Sayangnya, kecanduan terhadap konten digital yang bersifat instan dan berulang mulai menimbulkan fenomena baru yang dikenal dengan istilah brain rot.
Fenomena ini mengacu pada penurunan fungsi kognitif akibat terlalu sering mengonsumsi konten digital yang dangkal, cepat, dan minim stimulasi intelektual.
Brain rot bukanlah istilah medis resmi, melainkan istilah populer untuk menggambarkan kondisi otak yang mengalami penurunan daya pikir, fokus, dan kreativitas akibat terlalu lama terpapar konten digital yang tidak sehat.
Konten semacam ini biasanya berupa video singkat, hiburan instan, atau informasi berulang yang tidak membutuhkan pemikiran kritis.
Bagi anak-anak, kondisi ini bisa menjadi ancaman serius karena masa pertumbuhan adalah periode emas perkembangan otak.
Jika sejak kecil mereka terbiasa dengan pola konsumsi digital yang tidak sehat, potensi kognitif yang seharusnya berkembang justru bisa terganggu.
Menjawab keresahan ini, NUVO Family kembali memperluas kampanye 30 Menit Main di Luar melalui kegiatan NUVO ‘Yuk, Main di Luar’ yang kali ini menyasar orang tua dan murid sekolah dasar di Tangerang Selatan.
Dalam kegiatan ini, anak-anak diajak merasakan langsung ragam aktivitas seru yang tidak hanya mengasah ketangkasan fisik, tetapi juga melatih keberanian dan kreativitas mereka untuk tumbuh sehat dan percaya diri.
Merry Christanty selaku Senior Brand Manager NUVO Family menjelaskan, “Komitmen NUVO Family adalah memberikan perlindungan menyeluruh bagi keluarga Indonesia.
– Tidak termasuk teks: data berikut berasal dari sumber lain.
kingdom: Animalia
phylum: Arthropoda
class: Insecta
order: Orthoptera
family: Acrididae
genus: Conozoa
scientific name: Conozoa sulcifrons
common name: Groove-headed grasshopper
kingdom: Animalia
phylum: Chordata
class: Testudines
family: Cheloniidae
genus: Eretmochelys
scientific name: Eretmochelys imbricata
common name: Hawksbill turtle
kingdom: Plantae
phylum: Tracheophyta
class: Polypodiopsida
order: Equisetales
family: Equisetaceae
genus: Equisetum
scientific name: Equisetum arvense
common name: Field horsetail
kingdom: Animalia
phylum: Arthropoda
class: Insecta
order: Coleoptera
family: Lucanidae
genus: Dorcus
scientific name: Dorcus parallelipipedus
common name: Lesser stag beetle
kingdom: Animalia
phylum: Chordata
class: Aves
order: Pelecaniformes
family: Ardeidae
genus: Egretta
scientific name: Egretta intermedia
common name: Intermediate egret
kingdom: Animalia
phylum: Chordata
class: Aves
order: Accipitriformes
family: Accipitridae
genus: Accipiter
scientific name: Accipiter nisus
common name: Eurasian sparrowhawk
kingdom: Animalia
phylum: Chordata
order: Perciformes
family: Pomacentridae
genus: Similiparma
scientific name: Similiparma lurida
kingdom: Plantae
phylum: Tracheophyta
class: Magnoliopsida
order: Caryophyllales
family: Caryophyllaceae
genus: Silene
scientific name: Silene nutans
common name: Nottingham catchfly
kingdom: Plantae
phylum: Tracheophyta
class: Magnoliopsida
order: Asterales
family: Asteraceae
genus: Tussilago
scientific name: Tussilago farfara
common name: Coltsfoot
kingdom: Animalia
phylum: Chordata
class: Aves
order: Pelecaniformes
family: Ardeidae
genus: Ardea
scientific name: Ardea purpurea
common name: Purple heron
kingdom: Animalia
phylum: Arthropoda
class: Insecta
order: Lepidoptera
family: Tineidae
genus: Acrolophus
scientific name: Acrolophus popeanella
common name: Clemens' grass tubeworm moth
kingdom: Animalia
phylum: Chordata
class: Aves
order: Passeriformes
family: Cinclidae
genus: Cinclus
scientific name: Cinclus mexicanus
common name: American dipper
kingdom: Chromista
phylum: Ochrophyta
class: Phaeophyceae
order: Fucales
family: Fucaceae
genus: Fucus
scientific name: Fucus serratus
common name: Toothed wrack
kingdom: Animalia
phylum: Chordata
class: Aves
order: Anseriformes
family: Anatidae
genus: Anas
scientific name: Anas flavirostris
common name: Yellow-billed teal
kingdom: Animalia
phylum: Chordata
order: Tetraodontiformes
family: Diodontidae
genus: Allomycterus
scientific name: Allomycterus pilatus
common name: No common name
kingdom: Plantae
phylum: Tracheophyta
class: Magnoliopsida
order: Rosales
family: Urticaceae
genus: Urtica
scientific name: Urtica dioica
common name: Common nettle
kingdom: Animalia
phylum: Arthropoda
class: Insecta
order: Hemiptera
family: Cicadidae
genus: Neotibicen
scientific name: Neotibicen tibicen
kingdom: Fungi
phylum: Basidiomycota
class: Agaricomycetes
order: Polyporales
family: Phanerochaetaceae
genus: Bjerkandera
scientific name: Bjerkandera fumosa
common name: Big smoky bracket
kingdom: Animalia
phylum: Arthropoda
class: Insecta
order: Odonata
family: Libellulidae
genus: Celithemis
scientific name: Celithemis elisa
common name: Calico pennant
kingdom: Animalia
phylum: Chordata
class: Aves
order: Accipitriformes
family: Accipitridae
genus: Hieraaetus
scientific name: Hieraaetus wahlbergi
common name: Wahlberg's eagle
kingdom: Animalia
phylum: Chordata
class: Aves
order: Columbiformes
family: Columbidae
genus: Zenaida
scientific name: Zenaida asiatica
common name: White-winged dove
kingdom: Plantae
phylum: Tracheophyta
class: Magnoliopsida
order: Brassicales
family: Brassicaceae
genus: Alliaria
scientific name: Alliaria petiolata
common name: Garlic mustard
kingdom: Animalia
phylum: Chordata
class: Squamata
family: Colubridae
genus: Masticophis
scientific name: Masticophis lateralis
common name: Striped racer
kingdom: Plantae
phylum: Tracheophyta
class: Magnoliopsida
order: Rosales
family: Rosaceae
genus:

Kami percaya bahwa perlindungan menyeluruh tidak hanya melalui rangkaian produk kebersihan diri dari NUVO Family, tetapi juga melalui edukasi kampanye 30 Menit Main di Luar sebagai upaya mendukung generasi muda agar tumbuh cerdas, berani, bebas kuman, dan terhindar dari dampak negatif brain rot akibat paparan gawai berlebih.”
Sejak pertama kali digelar pada 2017, NUVO ‘Yuk, Main di Luar’ telah hadir di lebih dari 20 kota di Indonesia.
Baca Juga: Tips Meningkatkan Kreativitas dan Kepercayaan Diri Anak Perempuan Melalui Permainan yang Kreatif
Kegiatan ini melibatkan tidak hanya anak-anak, tetapi juga orang tua yang mendapatkan pembekalan dari psikolog anak mengenai cara mencegah kecanduan gawai dan membentuk kebiasaan sehat sejak dini.